╭──

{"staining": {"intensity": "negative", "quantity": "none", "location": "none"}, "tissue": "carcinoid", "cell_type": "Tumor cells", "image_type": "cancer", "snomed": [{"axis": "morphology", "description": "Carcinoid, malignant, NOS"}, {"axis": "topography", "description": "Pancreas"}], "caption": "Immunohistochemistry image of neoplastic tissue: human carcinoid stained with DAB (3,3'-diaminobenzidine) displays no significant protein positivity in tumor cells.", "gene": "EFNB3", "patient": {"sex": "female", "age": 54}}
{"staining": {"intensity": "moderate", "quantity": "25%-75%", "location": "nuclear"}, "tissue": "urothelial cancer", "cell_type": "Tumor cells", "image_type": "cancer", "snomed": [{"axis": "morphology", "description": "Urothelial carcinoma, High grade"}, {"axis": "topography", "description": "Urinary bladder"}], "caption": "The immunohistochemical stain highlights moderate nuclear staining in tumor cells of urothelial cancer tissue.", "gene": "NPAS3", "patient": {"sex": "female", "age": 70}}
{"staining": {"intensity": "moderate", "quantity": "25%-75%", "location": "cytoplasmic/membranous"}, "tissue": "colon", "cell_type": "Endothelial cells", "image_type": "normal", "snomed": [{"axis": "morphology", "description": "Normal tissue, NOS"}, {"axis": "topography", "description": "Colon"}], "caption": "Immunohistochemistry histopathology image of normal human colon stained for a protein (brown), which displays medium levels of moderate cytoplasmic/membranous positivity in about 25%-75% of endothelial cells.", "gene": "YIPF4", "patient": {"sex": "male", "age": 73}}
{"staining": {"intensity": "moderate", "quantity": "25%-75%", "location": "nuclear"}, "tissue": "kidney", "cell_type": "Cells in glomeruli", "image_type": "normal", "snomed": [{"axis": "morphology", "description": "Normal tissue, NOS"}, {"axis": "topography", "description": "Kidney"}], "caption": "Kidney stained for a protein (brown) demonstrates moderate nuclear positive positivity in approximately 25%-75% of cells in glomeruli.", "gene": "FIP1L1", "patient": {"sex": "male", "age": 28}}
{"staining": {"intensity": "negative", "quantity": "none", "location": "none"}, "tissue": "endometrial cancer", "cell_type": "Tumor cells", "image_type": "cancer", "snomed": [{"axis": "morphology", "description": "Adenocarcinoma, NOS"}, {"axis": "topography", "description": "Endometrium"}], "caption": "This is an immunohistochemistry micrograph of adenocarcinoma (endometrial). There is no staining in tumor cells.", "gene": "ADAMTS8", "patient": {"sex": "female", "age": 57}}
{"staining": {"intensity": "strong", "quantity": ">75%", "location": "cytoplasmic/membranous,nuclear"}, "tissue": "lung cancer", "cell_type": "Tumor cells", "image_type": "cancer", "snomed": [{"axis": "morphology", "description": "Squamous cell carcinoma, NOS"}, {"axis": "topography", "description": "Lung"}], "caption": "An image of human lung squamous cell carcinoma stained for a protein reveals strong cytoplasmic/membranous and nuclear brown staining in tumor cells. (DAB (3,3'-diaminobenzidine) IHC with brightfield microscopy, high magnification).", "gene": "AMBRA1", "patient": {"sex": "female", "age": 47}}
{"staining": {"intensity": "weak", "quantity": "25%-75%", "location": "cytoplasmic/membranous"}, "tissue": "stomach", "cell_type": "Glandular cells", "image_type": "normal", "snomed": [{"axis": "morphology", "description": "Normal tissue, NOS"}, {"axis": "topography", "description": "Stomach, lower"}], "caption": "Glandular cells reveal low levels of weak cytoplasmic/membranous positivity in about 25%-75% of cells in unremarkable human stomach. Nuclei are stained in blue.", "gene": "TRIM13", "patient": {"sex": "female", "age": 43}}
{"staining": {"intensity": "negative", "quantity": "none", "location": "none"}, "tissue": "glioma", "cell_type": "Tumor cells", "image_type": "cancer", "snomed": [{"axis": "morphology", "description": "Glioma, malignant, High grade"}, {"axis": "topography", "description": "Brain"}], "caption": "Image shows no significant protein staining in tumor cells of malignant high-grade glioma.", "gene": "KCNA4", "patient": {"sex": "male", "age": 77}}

╰──

#### Exercise aim
All of the records go in your answer, copied exactly.

#### Solution below
{"staining": {"intensity": "negative", "quantity": "none", "location": "none"}, "tissue": "carcinoid", "cell_type": "Tumor cells", "image_type": "cancer", "snomed": [{"axis": "morphology", "description": "Carcinoid, malignant, NOS"}, {"axis": "topography", "description": "Pancreas"}], "caption": "Immunohistochemistry image of neoplastic tissue: human carcinoid stained with DAB (3,3'-diaminobenzidine) displays no significant protein positivity in tumor cells.", "gene": "EFNB3", "patient": {"sex": "female", "age": 54}}
{"staining": {"intensity": "moderate", "quantity": "25%-75%", "location": "nuclear"}, "tissue": "urothelial cancer", "cell_type": "Tumor cells", "image_type": "cancer", "snomed": [{"axis": "morphology", "description": "Urothelial carcinoma, High grade"}, {"axis": "topography", "description": "Urinary bladder"}], "caption": "The immunohistochemical stain highlights moderate nuclear staining in tumor cells of urothelial cancer tissue.", "gene": "NPAS3", "patient": {"sex": "female", "age": 70}}
{"staining": {"intensity": "moderate", "quantity": "25%-75%", "location": "cytoplasmic/membranous"}, "tissue": "colon", "cell_type": "Endothelial cells", "image_type": "normal", "snomed": [{"axis": "morphology", "description": "Normal tissue, NOS"}, {"axis": "topography", "description": "Colon"}], "caption": "Immunohistochemistry histopathology image of normal human colon stained for a protein (brown), which displays medium levels of moderate cytoplasmic/membranous positivity in about 25%-75% of endothelial cells.", "gene": "YIPF4", "patient": {"sex": "male", "age": 73}}
{"staining": {"intensity": "moderate", "quantity": "25%-75%", "location": "nuclear"}, "tissue": "kidney", "cell_type": "Cells in glomeruli", "image_type": "normal", "snomed": [{"axis": "morphology", "description": "Normal tissue, NOS"}, {"axis": "topography", "description": "Kidney"}], "caption": "Kidney stained for a protein (brown) demonstrates moderate nuclear positive positivity in approximately 25%-75% of cells in glomeruli.", "gene": "FIP1L1", "patient": {"sex": "male", "age": 28}}
{"staining": {"intensity": "negative", "quantity": "none", "location": "none"}, "tissue": "endometrial cancer", "cell_type": "Tumor cells", "image_type": "cancer", "snomed": [{"axis": "morphology", "description": "Adenocarcinoma, NOS"}, {"axis": "topography", "description": "Endometrium"}], "caption": "This is an immunohistochemistry micrograph of adenocarcinoma (endometrial). There is no staining in tumor cells.", "gene": "ADAMTS8", "patient": {"sex": "female", "age": 57}}
{"staining": {"intensity": "strong", "quantity": ">75%", "location": "cytoplasmic/membranous,nuclear"}, "tissue": "lung cancer", "cell_type": "Tumor cells", "image_type": "cancer", "snomed": [{"axis": "morphology", "description": "Squamous cell carcinoma, NOS"}, {"axis": "topography", "description": "Lung"}], "caption": "An image of human lung squamous cell carcinoma stained for a protein reveals strong cytoplasmic/membranous and nuclear brown staining in tumor cells. (DAB (3,3'-diaminobenzidine) IHC with brightfield microscopy, high magnification).", "gene": "AMBRA1", "patient": {"sex": "female", "age": 47}}
{"staining": {"intensity": "weak", "quantity": "25%-75%", "location": "cytoplasmic/membranous"}, "tissue": "stomach", "cell_type": "Glandular cells", "image_type": "normal", "snomed": [{"axis": "morphology", "description": "Normal tissue, NOS"}, {"axis": "topography", "description": "Stomach, lower"}], "caption": "Glandular cells reveal low levels of weak cytoplasmic/membranous positivity in about 25%-75% of cells in unremarkable human stomach. Nuclei are stained in blue.", "gene": "TRIM13", "patient": {"sex": "female", "age": 43}}
{"staining": {"intensity": "negative", "quantity": "none", "location": "none"}, "tissue": "glioma", "cell_type": "Tumor cells", "image_type": "cancer", "snomed": [{"axis": "morphology", "description": "Glioma, malignant, High grade"}, {"axis": "topography", "description": "Brain"}], "caption": "Image shows no significant protein staining in tumor cells of malignant high-grade glioma.", "gene": "KCNA4", "patient": {"sex": "male", "age": 77}}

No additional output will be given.